• _Data to examine_
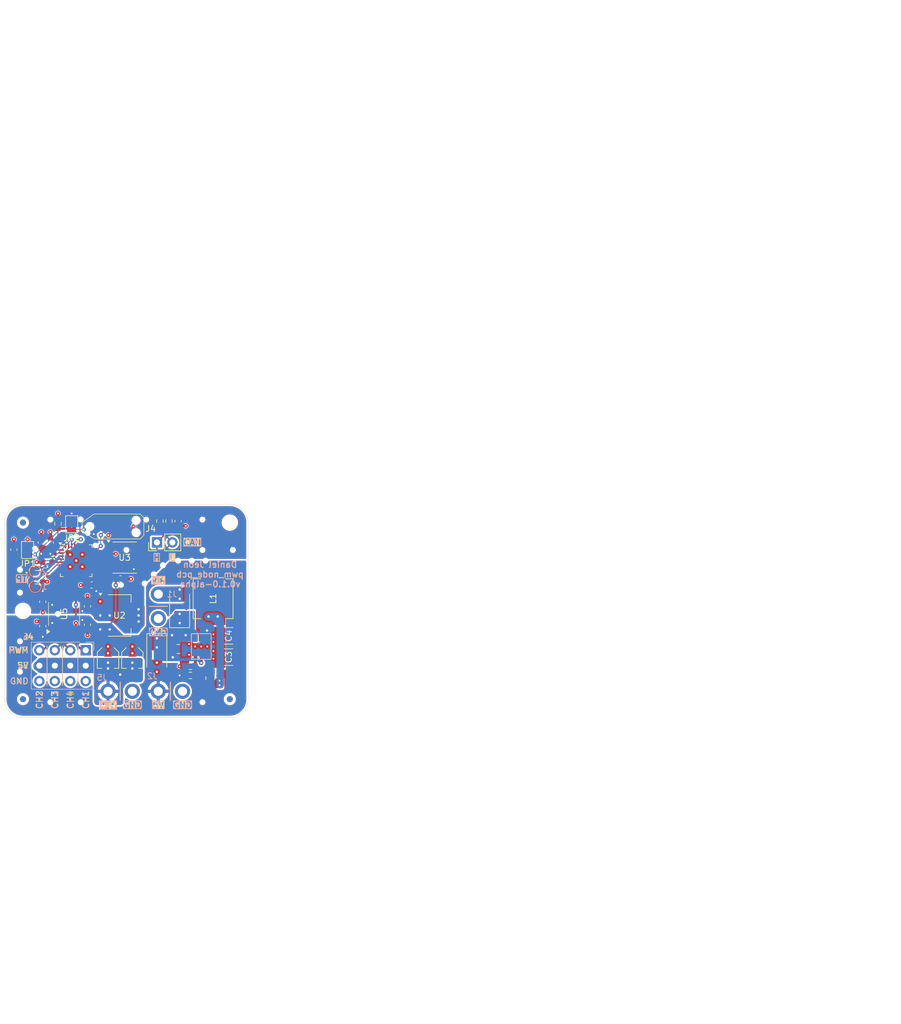
<source format=kicad_pcb>
(kicad_pcb
	(version 20241229)
	(generator "pcbnew")
	(generator_version "9.0")
	(general
		(thickness 1.526)
		(legacy_teardrops no)
	)
	(paper "A4")
	(title_block
		(title "pwm_node_pcb")
		(rev "0.1.0-alpha")
		(company "Daniel Jeon")
	)
	(layers
		(0 "F.Cu" signal)
		(4 "In1.Cu" power)
		(6 "In2.Cu" power)
		(2 "B.Cu" signal)
		(13 "F.Paste" user)
		(15 "B.Paste" user)
		(5 "F.SilkS" user "F.Silkscreen")
		(7 "B.SilkS" user "B.Silkscreen")
		(1 "F.Mask" user)
		(3 "B.Mask" user)
		(17 "Dwgs.User" user "User.Drawings")
		(19 "Cmts.User" user "User.Comments")
		(25 "Edge.Cuts" user)
		(27 "Margin" user)
		(31 "F.CrtYd" user "F.Courtyard")
		(29 "B.CrtYd" user "B.Courtyard")
		(35 "F.Fab" user)
		(33 "B.Fab" user)
		(39 "User.1" user)
		(41 "User.2" user)
		(43 "User.3" user)
		(45 "User.4" user)
		(47 "User.5" user)
		(49 "User.6" user)
		(51 "User.7" user)
		(53 "User.8" user)
		(55 "User.9" user)
	)
	(setup
		(stackup
			(layer "F.SilkS"
				(type "Top Silk Screen")
			)
			(layer "F.Paste"
				(type "Top Solder Paste")
			)
			(layer "F.Mask"
				(type "Top Solder Mask")
				(thickness 0.01)
			)
			(layer "F.Cu"
				(type "copper")
				(thickness 0.0175)
			)
			(layer "dielectric 1"
				(type "prepreg")
				(color "FR4 natural")
				(thickness 0.1855)
				(material "7628 RC46")
				(epsilon_r 4.74)
				(loss_tangent 0.02)
			)
			(layer "In1.Cu"
				(type "copper")
				(thickness 0.035)
			)
			(layer "dielectric 2"
				(type "core")
				(color "FR4 natural")
				(thickness 1.03)
				(material "FR4")
				(epsilon_r 4.6)
				(loss_tangent 0.02)
			)
			(layer "In2.Cu"
				(type "copper")
				(thickness 0.035)
			)
			(layer "dielectric 3"
				(type "prepreg")
				(color "FR4 natural")
				(thickness 0.1855)
				(material "7628 RC46")
				(epsilon_r 4.74)
				(loss_tangent 0.02)
			)
			(layer "B.Cu"
				(type "copper")
				(thickness 0.0175)
			)
			(layer "B.Mask"
				(type "Bottom Solder Mask")
				(thickness 0.01)
			)
			(layer "B.Paste"
				(type "Bottom Solder Paste")
			)
			(layer "B.SilkS"
				(type "Bottom Silk Screen")
			)
			(copper_finish "HAL lead-free")
			(dielectric_constraints yes)
		)
		(pad_to_mask_clearance 0)
		(allow_soldermask_bridges_in_footprints no)
		(tenting front back)
		(pcbplotparams
			(layerselection 0x00000000_00000000_55555555_5755f5ff)
			(plot_on_all_layers_selection 0x00000000_00000000_00000000_00000000)
			(disableapertmacros no)
			(usegerberextensions no)
			(usegerberattributes yes)
			(usegerberadvancedattributes yes)
			(creategerberjobfile yes)
			(dashed_line_dash_ratio 12.000000)
			(dashed_line_gap_ratio 3.000000)
			(svgprecision 4)
			(plotframeref no)
			(mode 1)
			(useauxorigin no)
			(hpglpennumber 1)
			(hpglpenspeed 20)
			(hpglpendiameter 15.000000)
			(pdf_front_fp_property_popups yes)
			(pdf_back_fp_property_popups yes)
			(pdf_metadata yes)
			(pdf_single_document no)
			(dxfpolygonmode yes)
			(dxfimperialunits yes)
			(dxfusepcbnewfont yes)
			(psnegative no)
			(psa4output no)
			(plot_black_and_white yes)
			(sketchpadsonfab no)
			(plotpadnumbers no)
			(hidednponfab no)
			(sketchdnponfab yes)
			(crossoutdnponfab yes)
			(subtractmaskfromsilk no)
			(outputformat 1)
			(mirror no)
			(drillshape 1)
			(scaleselection 1)
			(outputdirectory "")
		)
	)
	(net 0 "")
	(net 1 "GND")
	(net 2 "+5V")
	(net 3 "+3V3")
	(net 4 "+VSUPPLY")
	(net 5 "/NRST")
	(net 6 "/CAN1-")
	(net 7 "/CAN1+")
	(net 8 "/SWCLK")
	(net 9 "/SWDIO")
	(net 10 "/SWO")
	(net 11 "/PWM1_{5V}")
	(net 12 "/PWM2_{5V}")
	(net 13 "/PWM3_{5V}")
	(net 14 "/PWM4_{5V}")
	(net 15 "/BOOT0")
	(net 16 "/CAN1_TX")
	(net 17 "/CAN1_RX")
	(net 18 "/BUCK_SW")
	(net 19 "/TIM1_CH1")
	(net 20 "/TIM1_CH2")
	(net 21 "/TIM1_CH4")
	(net 22 "/TIM1_CH3")
	(net 23 "unconnected-(U4-PA4-Pad10)")
	(net 24 "unconnected-(U4-PC14-Pad2)")
	(net 25 "/USART1_RX")
	(net 26 "unconnected-(U4-PA7-Pad13)")
	(net 27 "unconnected-(U4-PB1-Pad15)")
	(net 28 "unconnected-(U4-PA8-Pad18)")
	(net 29 "unconnected-(U4-PB0-Pad14)")
	(net 30 "/USART1_TX")
	(net 31 "unconnected-(U4-PB4-Pad27)")
	(net 32 "unconnected-(U4-PA6-Pad12)")
	(net 33 "unconnected-(U4-PA15-Pad25)")
	(net 34 "unconnected-(U4-PC15-Pad3)")
	(net 35 "unconnected-(U4-PB5-Pad28)")
	(net 36 "unconnected-(U5-NC-Pad6)")
	(net 37 "unconnected-(U5-NC-Pad9)")
	(net 38 "Net-(C13-Pad1)")
	(net 39 "Net-(D1-A)")
	(net 40 "unconnected-(J3-Pad7)")
	(net 41 "unconnected-(J3-Pad8)")
	(net 42 "Net-(U4-PA0)")
	(net 43 "Net-(U1-CB)")
	(net 44 "Net-(U1-FB)")
	(net 45 "unconnected-(J3-Pad9)")
	(net 46 "+V_LOAD")
	(net 47 "unconnected-(U3-S-Pad8)")
	(net 48 "unconnected-(U4-PA10-Pad20)")
	(net 49 "unconnected-(U4-PA9-Pad19)")
	(footprint "Diode_SMD:D_SMA" (layer "F.Cu") (at 165.5 112.5 90))
	(footprint "Capacitor_SMD:C_0603_1608Metric" (layer "F.Cu") (at 142.75 102.025 90))
	(footprint "Capacitor_SMD:C_0603_1608Metric" (layer "F.Cu") (at 165.25 98.5 -90))
	(footprint "Fiducial:Fiducial_1mm_Mask2mm" (layer "F.Cu") (at 139.75 127.75))
	(footprint "pwm_node_inductor:vishay_ihlp-2525cz" (layer "F.Cu") (at 171 111.25 90))
	(footprint "Capacitor_SMD:C_0603_1608Metric" (layer "F.Cu") (at 143 115.75 90))
	(footprint "Resistor_SMD:R_0603_1608Metric" (layer "F.Cu") (at 167.275 123.85 180))
	(footprint "Capacitor_SMD:C_Elec_3x5.4" (layer "F.Cu") (at 153.73 120.925 -90))
	(footprint "Resistor_SMD:R_0603_1608Metric" (layer "F.Cu") (at 163.75 98.5 90))
	(footprint "Jumper:SolderJumper-2_P1.3mm_Open_TrianglePad1.0x1.5mm" (layer "F.Cu") (at 147.75 99.025 -90))
	(footprint "Capacitor_SMD:C_0603_1608Metric" (layer "F.Cu") (at 144.25 102.025 90))
	(footprint "Capacitor_SMD:C_Elec_3x5.4" (layer "F.Cu") (at 157.73 120.925 -90))
	(footprint "Capacitor_SMD:C_0805_2012Metric" (layer "F.Cu") (at 170.55 124.3 -90))
	(footprint "Diode_SMD:D_SMA" (layer "F.Cu") (at 161.75 120.5 -90))
	(footprint "Fiducial:Fiducial_1mm_Mask2mm" (layer "F.Cu") (at 173.75 127.75))
	(footprint "Resistor_SMD:R_0603_1608Metric" (layer "F.Cu") (at 167.275 122.35 180))
	(footprint "Capacitor_SMD:C_0603_1608Metric" (layer "F.Cu") (at 151.025 109 180))
	(footprint "Capacitor_SMD:C_1210_3225Metric" (layer "F.Cu") (at 173.55 120.85))
	(footprint "Connector_PinHeader_2.54mm:PinHeader_1x02_P2.54mm_Vertical" (layer "F.Cu") (at 161.77 102 90))
	(footprint "ti_buck:lmr51430" (layer "F.Cu") (at 169.05 119.1 -90))
	(footprint "Capacitor_SMD:C_0603_1608Metric" (layer "F.Cu") (at 150.35 112.5 90))
	(footprint "Capacitor_SMD:C_0805_2012Metric" (layer "F.Cu") (at 165.3 119.521))
	(footprint "Capacitor_SMD:C_0603_1608Metric" (layer "F.Cu") (at 143 111.75 -90))
	(footprint "Fiducial:Fiducial_1mm_Mask2mm" (layer "F.Cu") (at 139.75 98.75))
	(footprint "Capacitor_SMD:C_0603_1608Metric" (layer "F.Cu") (at 138.25 103.2 -90))
	(footprint "Oscillator:Oscillator_SMD_ECS_2520MV-xxx-xx-4Pin_2.5x2.0mm" (layer "F.Cu") (at 142.075 107.725 90))
	(footprint "Jumper:SolderJumper-2_P1.3mm_Open_TrianglePad1.0x1.5mm" (layer "F.Cu") (at 140.5 103.25 -90))
	(footprint "Package_TO_SOT_SMD:SOT-223-3_TabPin2" (layer "F.Cu") (at 155.6 114))
	(footprint "stm32l4:QFN-32-1EP_5x5mm_P0.5mm_EP3.45x3.45mm" (layer "F.Cu") (at 148.5 105))
	(footprint "MountingHole:MountingHole_2.2mm_M2" (layer "F.Cu") (at 139.75 113.25))
	(footprint "Resistor_SMD:R_0603_1608Metric" (layer "F.Cu") (at 162.25 98.5 90))
	(footprint "common:txb0104qpwrq1" (layer "F.Cu") (at 146.5 113.75 90))
	(footprint "MountingHole:MountingHole_2.2mm_M2" (layer "F.Cu") (at 173.75 98.75))
	(footprint "Capacitor_SMD:C_1210_3225Metric" (layer "F.Cu") (at 173.55 117.35))
	(footprint "Resistor_SMD:R_0603_1608Metric" (layer "F.Cu") (at 145.5 98.925 90))
	(footprint "Capacitor_SMD:C_0603_1608Metric" (layer "F.Cu") (at 150.35 115.525 -90))
	(footprint "Capacitor_SMD:C_0603_1608Metric" (layer "F.Cu") (at 143.75 105.25 180))
	(footprint "nxp:sot96-1_soic-8" (layer "F.Cu") (at 156.465 104.5))
	(footprint "tag_connect:tag_connect_tc2050-idc-nl" (layer "F.Cu") (at 154.54 99.385))
	(footprint "Capacitor_SMD:C_0603_1608Metric" (layer "F.Cu") (at 155.775 108))
	(footprint "pwm_node_connectors:battery" (layer "B.Cu") (at 155.73 126.46))
	(footprint "pwm_node_connectors:battery" (layer "B.Cu") (at 163.98 126.46))
	(footprint "TestPoint:TestPoint_Pad_D1.5mm" (layer "B.Cu") (at 141.75 109.25 180))
	(footprint "Fiducial:Fiducial_1mm_Mask2mm" (layer "B.Cu") (at 139.75 127.75 180))
	(footprint "pwm_node_connectors:battery"
		(layer "B.Cu")
		(uuid "601ff632-3cd8-4450-a370-33c8cb4d3993")
		(at 162 112.5 -90)
		(property "Reference" "J1"
			(at -2 -2.25 0)
			(unlocked yes)
			(layer "B.SilkS")
			(uuid "7726707c-9626-4f21-8612-fe697e4ae4e5")
			(effects
				(font
					(size 1 1)
					(thickness 0.15)
				)
				(justify mirror)
			)
		)
		(property "Value" "Battery"
			(at 0 -2 90)
			(unlocked yes)
			(layer "B.Fab")
			(uuid "6d4eac31-591c-4691-aeb8-221b3aed0c4c")
			(effects
				(font
					(size 1 1)
					(thickness 0.15)
				)
				(justify mirror)
			)
		)
		(property "Datasheet" ""
			(at 0 0 90)
			(unlocked yes)
			(layer "B.Fab")
			(hide yes)
			(uuid "0039747a-e3e0-493f-b458-ba4800cbcb2b")
			(effects
				(font
					(size 1 1)
					(thickness 0.15)
				)
				(justify mirror)
			)
		)
		(property "Description" "Generic connector, single row, 01x02, script generated"
			(at 0 0 90)
			(unlocked yes)
			(layer "B.Fab")
			(hide yes)
			(uuid "6c238ad5-40ad-4d47-b1a9-b17249c0f695")
			(effects
				(font
					(size 1 1)
					(thickness 0.15)
				)
				(justify mirror)
			)
		)
		(property ki_fp_filters "Connector*:*_1x??_*")
		(path "/c9f463c6-a9de-4865-bee6-6b04df4d52a6")
		(sheetname "/")
		(sheetfile "pwm_node_pcb.kicad_sch")
		(attr through_hole)
		(fp_text user "${REFERENCE}"
			(at 0 0 90)
			(unlocked yes)
			(layer "B.Fab")
			(uuid "32e7f91f-9614-4062-929d-3465fa20bdc1")
			(effects
				(font
					(size 1 1)
					(thickness 0.15)
				)
				(justify mirror)
			)
		)
		(pad "1" thru_hole oval
			(at -2 0 180)
			(size 2.5 2.5)
			(drill 1.5)
			(layers "*.Cu" "*.Mask")
			(remove_unused_layers no)
			(net 39 "Net-(D1-A)")
			(pinfunction "Pin_1")
			(pintype "passive")
			(uuid "6284a57d-f510-4618-a17f-fe486320ce2c")
		)
		(pad "2" thru_hole ova
... [594297 chars truncated]
</source>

• _The problem_
In the entries above, please find the line with "143.75 105.25 180))" and the line with "(at 163.98 126.46))", then write out exactly those two lines and every line between them, and nothing more.

• _Task output_
	(footprint "Capacitor_SMD:C_0603_1608Metric" (layer "F.Cu") (at 143.75 105.25 180))
	(footprint "nxp:sot96-1_soic-8" (layer "F.Cu") (at 156.465 104.5))
	(footprint "tag_connect:tag_connect_tc2050-idc-nl" (layer "F.Cu") (at 154.54 99.385))
	(footprint "Capacitor_SMD:C_0603_1608Metric" (layer "F.Cu") (at 155.775 108))
	(footprint "pwm_node_connectors:battery" (layer "B.Cu") (at 155.73 126.46))
	(footprint "pwm_node_connectors:battery" (layer "B.Cu") (at 163.98 126.46))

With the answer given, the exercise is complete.